**Exercise materials**

+ + +

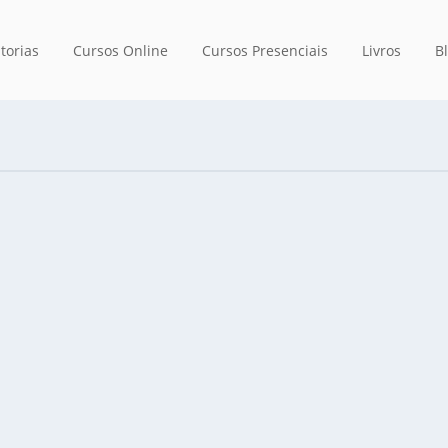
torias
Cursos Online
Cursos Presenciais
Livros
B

+ + +

**Work request**
Without the pictures, repeat every line of the material above exactly.

**Completed task**
torias
Cursos Online
Cursos Presenciais
Livros
B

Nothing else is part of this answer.